People photos with keypoints:
>>>

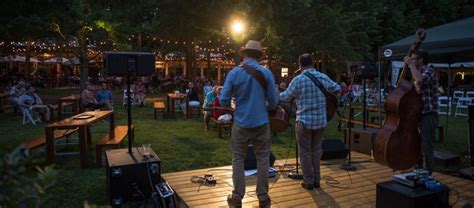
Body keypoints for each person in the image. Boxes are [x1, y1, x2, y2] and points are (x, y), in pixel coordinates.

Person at [220, 40, 278, 208]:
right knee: (262, 159)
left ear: (244, 54)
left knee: (238, 159)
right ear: (259, 55)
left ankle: (237, 197)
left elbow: (223, 100)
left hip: (241, 123)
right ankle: (263, 198)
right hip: (261, 123)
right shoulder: (266, 74)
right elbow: (274, 102)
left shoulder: (234, 73)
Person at [280, 53, 340, 190]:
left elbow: (285, 97)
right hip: (321, 121)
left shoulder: (298, 80)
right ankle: (317, 179)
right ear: (313, 63)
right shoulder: (322, 77)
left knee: (305, 152)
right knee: (316, 150)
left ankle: (309, 181)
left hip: (304, 121)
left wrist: (275, 95)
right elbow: (337, 88)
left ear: (300, 65)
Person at [404, 50, 438, 174]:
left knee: (426, 143)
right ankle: (418, 169)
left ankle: (429, 172)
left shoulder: (429, 69)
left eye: (413, 59)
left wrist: (410, 65)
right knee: (416, 142)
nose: (411, 61)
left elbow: (419, 80)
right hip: (418, 114)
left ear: (421, 60)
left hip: (428, 114)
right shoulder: (416, 71)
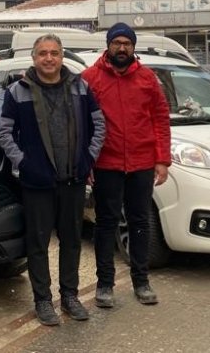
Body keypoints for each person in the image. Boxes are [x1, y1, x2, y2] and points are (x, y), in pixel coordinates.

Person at [0, 33, 106, 326]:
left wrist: (88, 159)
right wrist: (24, 164)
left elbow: (99, 125)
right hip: (38, 183)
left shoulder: (81, 87)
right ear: (34, 58)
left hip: (72, 178)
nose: (49, 58)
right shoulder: (17, 92)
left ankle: (70, 296)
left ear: (62, 57)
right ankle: (43, 300)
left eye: (54, 53)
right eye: (43, 53)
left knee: (72, 241)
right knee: (38, 244)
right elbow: (5, 134)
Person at [81, 22, 170, 308]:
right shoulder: (89, 78)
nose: (122, 48)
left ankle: (141, 281)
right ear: (108, 45)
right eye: (117, 42)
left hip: (142, 163)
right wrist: (88, 162)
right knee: (105, 224)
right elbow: (81, 126)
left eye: (127, 43)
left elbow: (160, 119)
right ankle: (105, 284)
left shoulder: (147, 78)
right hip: (106, 163)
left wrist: (162, 160)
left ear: (133, 47)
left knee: (140, 222)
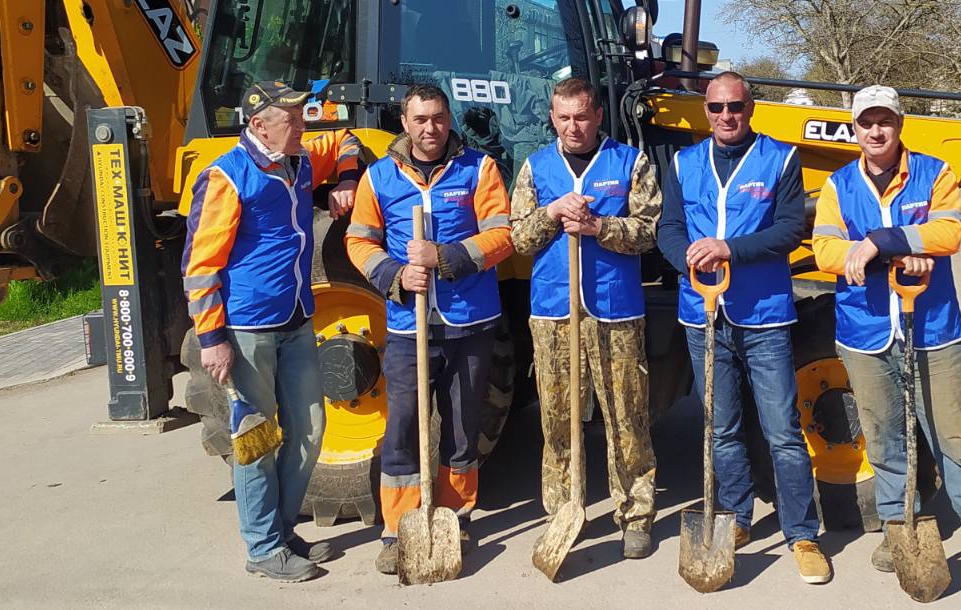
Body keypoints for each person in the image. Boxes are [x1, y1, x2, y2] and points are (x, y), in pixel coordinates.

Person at [810, 85, 961, 592]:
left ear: (899, 125)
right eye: (866, 123)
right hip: (865, 333)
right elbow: (824, 251)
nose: (875, 131)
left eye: (884, 121)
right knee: (885, 441)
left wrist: (879, 241)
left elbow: (948, 233)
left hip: (933, 331)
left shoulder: (935, 173)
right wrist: (889, 253)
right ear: (854, 129)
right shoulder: (839, 185)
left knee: (957, 440)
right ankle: (899, 526)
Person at [182, 80, 365, 582]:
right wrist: (211, 338)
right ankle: (263, 547)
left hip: (297, 319)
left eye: (302, 118)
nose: (302, 127)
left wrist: (347, 176)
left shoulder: (298, 160)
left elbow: (345, 138)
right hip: (247, 330)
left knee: (310, 429)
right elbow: (200, 266)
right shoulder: (226, 176)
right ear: (259, 125)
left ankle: (283, 532)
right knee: (256, 439)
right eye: (292, 120)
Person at [656, 71, 833, 585]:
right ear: (705, 112)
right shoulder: (685, 163)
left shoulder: (780, 158)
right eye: (716, 107)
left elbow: (788, 230)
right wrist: (687, 258)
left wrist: (728, 249)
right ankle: (736, 517)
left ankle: (802, 534)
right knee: (721, 428)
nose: (726, 116)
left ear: (750, 108)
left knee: (783, 432)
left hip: (764, 317)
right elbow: (669, 227)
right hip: (703, 314)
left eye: (735, 106)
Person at [342, 84, 513, 576]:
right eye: (420, 119)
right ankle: (398, 529)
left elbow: (503, 234)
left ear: (448, 119)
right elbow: (358, 241)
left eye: (438, 118)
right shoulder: (380, 176)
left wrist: (446, 256)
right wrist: (396, 276)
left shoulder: (478, 169)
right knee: (402, 427)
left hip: (469, 321)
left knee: (462, 427)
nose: (430, 128)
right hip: (406, 326)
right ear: (405, 122)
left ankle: (455, 516)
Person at [509, 77, 660, 559]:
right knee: (558, 419)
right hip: (553, 311)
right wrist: (553, 212)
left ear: (597, 116)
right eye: (563, 117)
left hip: (616, 311)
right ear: (553, 118)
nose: (573, 126)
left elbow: (650, 231)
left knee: (626, 417)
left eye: (581, 117)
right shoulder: (536, 167)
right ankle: (563, 510)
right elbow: (519, 239)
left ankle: (635, 513)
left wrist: (598, 227)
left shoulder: (629, 162)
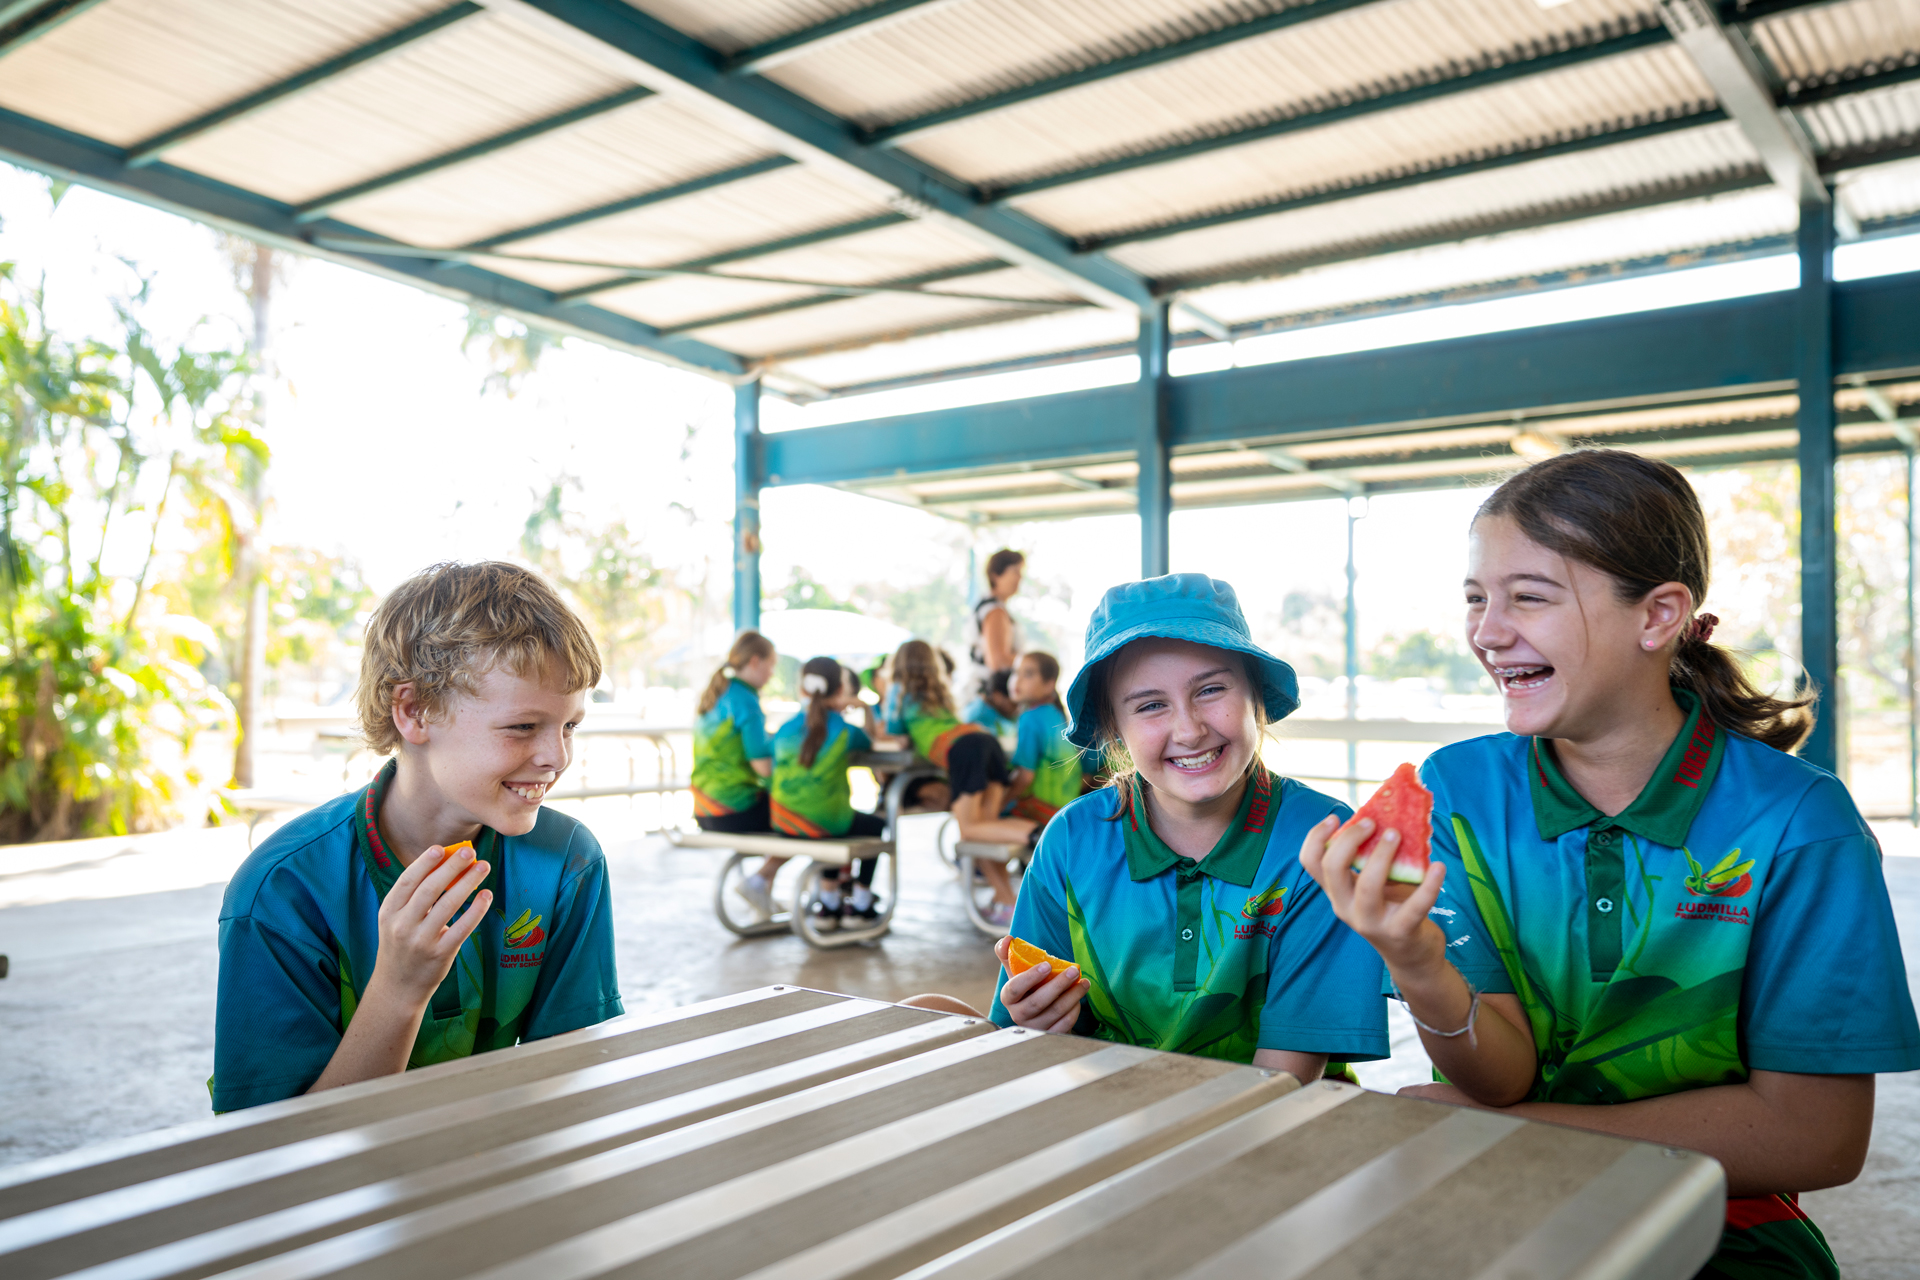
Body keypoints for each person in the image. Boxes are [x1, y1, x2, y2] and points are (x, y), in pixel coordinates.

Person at [1298, 450, 1920, 1280]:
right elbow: (1499, 1079)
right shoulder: (1457, 790)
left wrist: (1519, 1133)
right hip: (1502, 1191)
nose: (1486, 631)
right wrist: (1415, 963)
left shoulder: (1802, 822)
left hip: (1723, 1224)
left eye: (1529, 597)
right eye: (1477, 599)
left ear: (1659, 616)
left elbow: (1816, 1139)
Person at [910, 575, 1389, 1083]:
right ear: (1114, 729)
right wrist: (1036, 1024)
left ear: (1257, 697)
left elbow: (1283, 1084)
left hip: (1269, 1125)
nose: (1189, 730)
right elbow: (1033, 1045)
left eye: (1211, 690)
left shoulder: (1322, 843)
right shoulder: (1072, 840)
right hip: (1103, 1108)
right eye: (1150, 705)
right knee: (923, 1009)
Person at [212, 562, 622, 1110]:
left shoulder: (567, 862)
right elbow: (266, 1147)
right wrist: (398, 990)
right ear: (413, 711)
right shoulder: (282, 890)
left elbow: (573, 1080)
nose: (557, 757)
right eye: (523, 727)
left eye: (569, 725)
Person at [886, 638, 1034, 925]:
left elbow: (897, 733)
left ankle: (1036, 836)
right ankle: (1007, 900)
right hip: (983, 742)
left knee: (969, 830)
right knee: (984, 830)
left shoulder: (899, 691)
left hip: (964, 751)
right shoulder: (938, 693)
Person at [772, 657, 887, 932]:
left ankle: (829, 901)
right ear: (840, 692)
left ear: (803, 690)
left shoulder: (784, 729)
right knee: (874, 825)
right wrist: (866, 711)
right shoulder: (845, 730)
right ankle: (859, 902)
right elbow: (871, 742)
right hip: (827, 824)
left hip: (783, 820)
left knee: (829, 821)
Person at [692, 630, 783, 918]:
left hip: (704, 810)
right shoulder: (746, 701)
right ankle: (759, 880)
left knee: (781, 810)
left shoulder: (719, 694)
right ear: (755, 662)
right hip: (735, 809)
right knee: (807, 814)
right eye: (770, 666)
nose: (771, 674)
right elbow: (764, 767)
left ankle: (763, 891)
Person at [1005, 651, 1082, 825]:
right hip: (1066, 807)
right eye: (1015, 672)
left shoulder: (1030, 718)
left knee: (992, 815)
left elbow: (1025, 777)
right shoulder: (1056, 714)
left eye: (1028, 674)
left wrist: (1001, 802)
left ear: (1049, 684)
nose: (1017, 680)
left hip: (1044, 810)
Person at [962, 549, 1025, 733]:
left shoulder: (988, 606)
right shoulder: (994, 610)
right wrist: (1029, 663)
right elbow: (997, 661)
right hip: (990, 700)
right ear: (996, 574)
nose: (1019, 578)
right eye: (1015, 571)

<<<

#### EXERCISE
Starting at the line above that holds "nose: (573, 126)", return each line up to and including the one that holds "left eye: (1028, 674)", exactly as written, minus any pictures.

#### ANSWER SECTION
nose: (573, 126)
left elbow: (650, 231)
left knee: (626, 417)
left eye: (581, 117)
right shoulder: (536, 167)
right ankle: (563, 510)
right elbow: (519, 239)
left ankle: (635, 513)
left wrist: (598, 227)
left shoulder: (629, 162)
Body keypoints for each person in the image. Boxes are [x1, y1, x2, y2] and points are (x, y), in pixel coordinates.

Person at [1298, 450, 1920, 1280]:
right elbow: (1499, 1079)
right shoulder: (1457, 790)
left wrist: (1519, 1133)
right hip: (1502, 1191)
nose: (1486, 631)
right wrist: (1415, 963)
left shoulder: (1802, 822)
left hip: (1723, 1224)
left eye: (1529, 597)
right eye: (1477, 599)
left ear: (1659, 616)
left elbow: (1816, 1139)
Person at [910, 575, 1389, 1083]:
right ear: (1114, 729)
right wrist: (1036, 1024)
left ear: (1257, 697)
left elbow: (1283, 1084)
left hip: (1269, 1125)
nose: (1189, 730)
right elbow: (1033, 1045)
left eye: (1211, 690)
left shoulder: (1322, 843)
right shoulder: (1072, 840)
right hip: (1103, 1108)
right eye: (1150, 705)
right knee: (923, 1009)
Person at [212, 562, 622, 1110]:
left shoulder: (567, 862)
right elbow: (266, 1147)
right wrist: (398, 990)
right ear: (413, 711)
right shoulder: (282, 890)
left elbow: (573, 1080)
nose: (557, 757)
right eye: (523, 727)
left eye: (569, 725)
Person at [886, 638, 1034, 925]:
left elbow: (897, 733)
left ankle: (1036, 836)
right ankle: (1007, 900)
right hip: (983, 742)
left knee: (969, 830)
right knee: (984, 830)
left shoulder: (899, 691)
left hip: (964, 751)
right shoulder: (938, 693)
Person at [772, 657, 887, 932]:
left ankle: (829, 901)
right ear: (840, 692)
left ear: (803, 690)
left shoulder: (784, 729)
right knee: (874, 825)
right wrist: (866, 711)
right shoulder: (845, 730)
right ankle: (859, 902)
right elbow: (871, 742)
right hip: (827, 824)
left hip: (783, 820)
left knee: (829, 821)
Person at [692, 630, 783, 918]:
left hip: (704, 810)
right shoulder: (746, 701)
right ankle: (759, 880)
left knee: (781, 810)
left shoulder: (719, 694)
right ear: (755, 662)
right hip: (735, 809)
right knee: (807, 814)
right eye: (770, 666)
nose: (771, 674)
right elbow: (764, 767)
left ankle: (763, 891)
Person at [1005, 651, 1082, 825]:
right hip: (1066, 807)
right eye: (1015, 672)
left shoulder: (1030, 718)
left knee: (992, 815)
left elbow: (1025, 777)
right shoulder: (1056, 714)
left eye: (1028, 674)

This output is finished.